Andrew...thanks very much for your article. You've raised many important issues of an essential function that have rarely had the prominence they deserve. Well done.

Paran
July 31, 2015

I asked a fund manager when was the last time he/she had rewarded (financially and in surveys) in proportion to the quality of research, and if he/she was prepared to pay in proportion to the quality of research i.e. 5% of the upside (including the ones that end up being wrong). The logic was simple: create a win-win, and which would be obviously better than paying 20bps on something that halves in value.
Let us (NOT) discuss how many might be keen to take up the offer. As Mr. Packer (Snr) used to say, if you pay peanuts,......

Andrew
July 30, 2015

Hi Giselle

Andrew here - the article's author - Winston has no current relationship with Select (has not had one for over 18 months), and at the time I wrote the article, I was unaware that Chris Cuffe has a relationship with Atrium (but I do now).

thanks

Andrew

giselle
July 30, 2015

may I also suggest it is remiss of you not to state your interests, Atrium is now associated with Chris Cuffe and Winston is a preferred service provider to Select. To state that these are therefore ' well resourced' and therefore implicitly recommended is a conflict of interest. Im interested to see if you are prepared to publish this.

Jerome Lander
July 30, 2015

Very good article Andrew. Unfortunately research is not valued enough by the market or seen as a value adding activity, and this is what causes the problem. Far from being a compliance function, research should be about deep due diligence performed by experienced individuals focused on the best areas of investment opportunity and capable of making genuinely value adding decisions in the context of a portfolio's objectives. Unfortunately this is more expensive, is inconsistent with the status quo, and therefore not done by the vast majority of the market.

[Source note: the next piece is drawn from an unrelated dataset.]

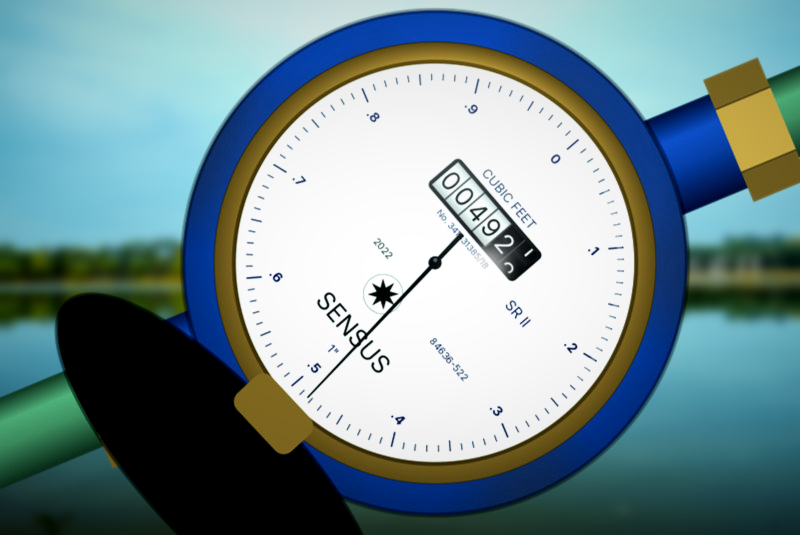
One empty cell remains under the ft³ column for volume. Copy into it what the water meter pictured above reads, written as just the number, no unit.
4921.48
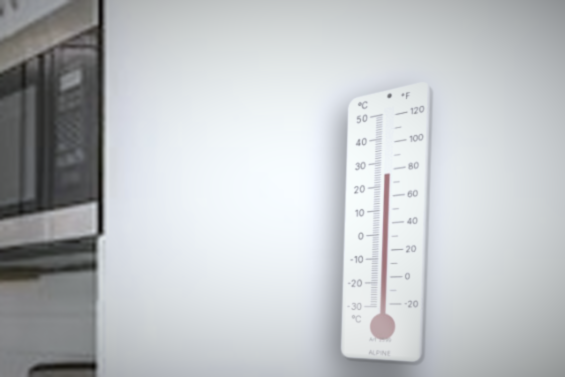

The reality is that much research conducted these days is not particularly helpful in an investment context, tends to support highly established strategies at the wrong end of their life-cycle from an investment point of view, and is biased towards past performance. Very little research is conducted on the most value adding opportunities and strategies that originate from investment managers - these are almost routinely not considered by most broad based research providers. Indeed, if you want to add value from manager selection, you better be thinking outside the square and prepared to do things differently from most.

giselle
July 30, 2015

This is a vexed issue with many counterparties. Start with the product providers who are essentially required to have ratings to make their way into self /advisor directed investors. Otherwise who can provide the appropriate level of due diligence? Should the internal research department? Of course, but as you state there are so many funds across asset classes that it is nearly impossible to cover all, and the cost would be large.
If rating houses no longer accept payment payments, would it then not be appropriate for the fund to reduce their fees given they will not be paying for such ratings? The problem is that these are mostly a rounding error for large funds, while for emerging fund may be quite substantial. What if funds simply chose not to provide data?
In my view the rating organisation work hard to prevent conflict of interest, and there is no reason funds should not pay some of the work involved. That said, relying only on ratings largely fails the client and their organisation. The method of rating is obscure - a secret sauce of factors weighted according to them. If one wishes to apply a greater weight to downside risk or fees, one cannot do so.
Substantial issues resides within funds themselves. Many (not all) they treat non institutional investors as a source of high margin profit, even though these are often long loyal and low cost to service. The fee disparity is a major unspoken issue, in particular performance fees and how they are calculated. They provide little disclosure on the performance and attribution - usually a lame this went up, this went down, two pager, which tells one nothing at all. and many more.
Before you castigate those that have to look in the eye of the investor, the funds industry should have a good look at itself.